__Try it__.
Every single entry that follows must be copied exactly.

__Source material__.

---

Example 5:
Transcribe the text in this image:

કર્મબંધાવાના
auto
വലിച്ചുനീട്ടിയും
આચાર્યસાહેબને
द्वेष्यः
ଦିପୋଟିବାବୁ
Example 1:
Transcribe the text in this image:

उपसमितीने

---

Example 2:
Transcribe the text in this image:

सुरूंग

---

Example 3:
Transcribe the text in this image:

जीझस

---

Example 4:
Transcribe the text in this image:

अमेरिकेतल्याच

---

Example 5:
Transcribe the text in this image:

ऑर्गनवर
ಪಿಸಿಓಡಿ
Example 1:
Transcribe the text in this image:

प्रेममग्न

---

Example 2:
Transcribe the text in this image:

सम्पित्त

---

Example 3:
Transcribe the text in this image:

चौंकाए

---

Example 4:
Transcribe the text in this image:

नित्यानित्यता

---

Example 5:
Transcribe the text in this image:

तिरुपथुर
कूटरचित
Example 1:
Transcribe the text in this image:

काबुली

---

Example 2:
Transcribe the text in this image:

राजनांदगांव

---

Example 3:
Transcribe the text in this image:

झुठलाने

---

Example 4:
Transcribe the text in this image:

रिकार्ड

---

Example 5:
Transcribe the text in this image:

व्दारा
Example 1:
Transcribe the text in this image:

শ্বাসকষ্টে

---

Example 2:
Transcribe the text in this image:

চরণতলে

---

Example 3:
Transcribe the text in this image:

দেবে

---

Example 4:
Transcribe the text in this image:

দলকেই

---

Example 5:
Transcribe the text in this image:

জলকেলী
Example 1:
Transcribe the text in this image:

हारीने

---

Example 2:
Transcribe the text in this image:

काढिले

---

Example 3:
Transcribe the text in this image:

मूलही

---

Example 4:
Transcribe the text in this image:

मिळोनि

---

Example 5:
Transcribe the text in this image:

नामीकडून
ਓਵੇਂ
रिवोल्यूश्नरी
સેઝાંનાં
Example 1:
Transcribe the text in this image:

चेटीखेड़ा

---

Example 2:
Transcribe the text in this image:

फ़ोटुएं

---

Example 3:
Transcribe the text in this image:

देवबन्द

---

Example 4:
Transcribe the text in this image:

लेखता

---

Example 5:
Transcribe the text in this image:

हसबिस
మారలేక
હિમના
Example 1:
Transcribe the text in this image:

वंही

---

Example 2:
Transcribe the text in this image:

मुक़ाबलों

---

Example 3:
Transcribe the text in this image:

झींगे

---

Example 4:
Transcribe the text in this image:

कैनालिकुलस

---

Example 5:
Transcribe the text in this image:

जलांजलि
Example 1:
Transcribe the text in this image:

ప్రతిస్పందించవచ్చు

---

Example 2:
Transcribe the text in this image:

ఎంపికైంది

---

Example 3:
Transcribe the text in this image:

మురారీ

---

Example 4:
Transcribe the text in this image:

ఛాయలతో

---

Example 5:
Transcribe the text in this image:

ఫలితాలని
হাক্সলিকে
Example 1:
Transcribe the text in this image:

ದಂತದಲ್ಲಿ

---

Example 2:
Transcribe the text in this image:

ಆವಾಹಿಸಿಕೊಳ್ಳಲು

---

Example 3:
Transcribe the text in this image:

__Task solution__.
---

Example 5:
Transcribe the text in this image:

કર્મબંધાવાના
auto
വലിച്ചുനീട്ടിയും
આચાર્યસાહેબને
द्वेष्यः
ଦିପୋଟିବାବୁ
Example 1:
Transcribe the text in this image:

उपसमितीने

---

Example 2:
Transcribe the text in this image:

सुरूंग

---

Example 3:
Transcribe the text in this image:

जीझस

---

Example 4:
Transcribe the text in this image:

अमेरिकेतल्याच

---

Example 5:
Transcribe the text in this image:

ऑर्गनवर
ಪಿಸಿಓಡಿ
Example 1:
Transcribe the text in this image:

प्रेममग्न

---

Example 2:
Transcribe the text in this image:

सम्पित्त

---

Example 3:
Transcribe the text in this image:

चौंकाए

---

Example 4:
Transcribe the text in this image:

नित्यानित्यता

---

Example 5:
Transcribe the text in this image:

तिरुपथुर
कूटरचित
Example 1:
Transcribe the text in this image:

काबुली

---

Example 2:
Transcribe the text in this image:

राजनांदगांव

---

Example 3:
Transcribe the text in this image:

झुठलाने

---

Example 4:
Transcribe the text in this image:

रिकार्ड

---

Example 5:
Transcribe the text in this image:

व्दारा
Example 1:
Transcribe the text in this image:

শ্বাসকষ্টে

---

Example 2:
Transcribe the text in this image:

চরণতলে

---

Example 3:
Transcribe the text in this image:

দেবে

---

Example 4:
Transcribe the text in this image:

দলকেই

---

Example 5:
Transcribe the text in this image:

জলকেলী
Example 1:
Transcribe the text in this image:

हारीने

---

Example 2:
Transcribe the text in this image:

काढिले

---

Example 3:
Transcribe the text in this image:

मूलही

---

Example 4:
Transcribe the text in this image:

मिळोनि

---

Example 5:
Transcribe the text in this image:

नामीकडून
ਓਵੇਂ
रिवोल्यूश्नरी
સેઝાંનાં
Example 1:
Transcribe the text in this image:

चेटीखेड़ा

---

Example 2:
Transcribe the text in this image:

फ़ोटुएं

---

Example 3:
Transcribe the text in this image:

देवबन्द

---

Example 4:
Transcribe the text in this image:

लेखता

---

Example 5:
Transcribe the text in this image:

हसबिस
మారలేక
હિમના
Example 1:
Transcribe the text in this image:

वंही

---

Example 2:
Transcribe the text in this image:

मुक़ाबलों

---

Example 3:
Transcribe the text in this image:

झींगे

---

Example 4:
Transcribe the text in this image:

कैनालिकुलस

---

Example 5:
Transcribe the text in this image:

जलांजलि
Example 1:
Transcribe the text in this image:

ప్రతిస్పందించవచ్చు

---

Example 2:
Transcribe the text in this image:

ఎంపికైంది

---

Example 3:
Transcribe the text in this image:

మురారీ

---

Example 4:
Transcribe the text in this image:

ఛాయలతో

---

Example 5:
Transcribe the text in this image:

ఫలితాలని
হাক্সলিকে
Example 1:
Transcribe the text in this image:

ದಂತದಲ್ಲಿ

---

Example 2:
Transcribe the text in this image:

ಆವಾಹಿಸಿಕೊಳ್ಳಲು

---

Example 3:
Transcribe the text in this image:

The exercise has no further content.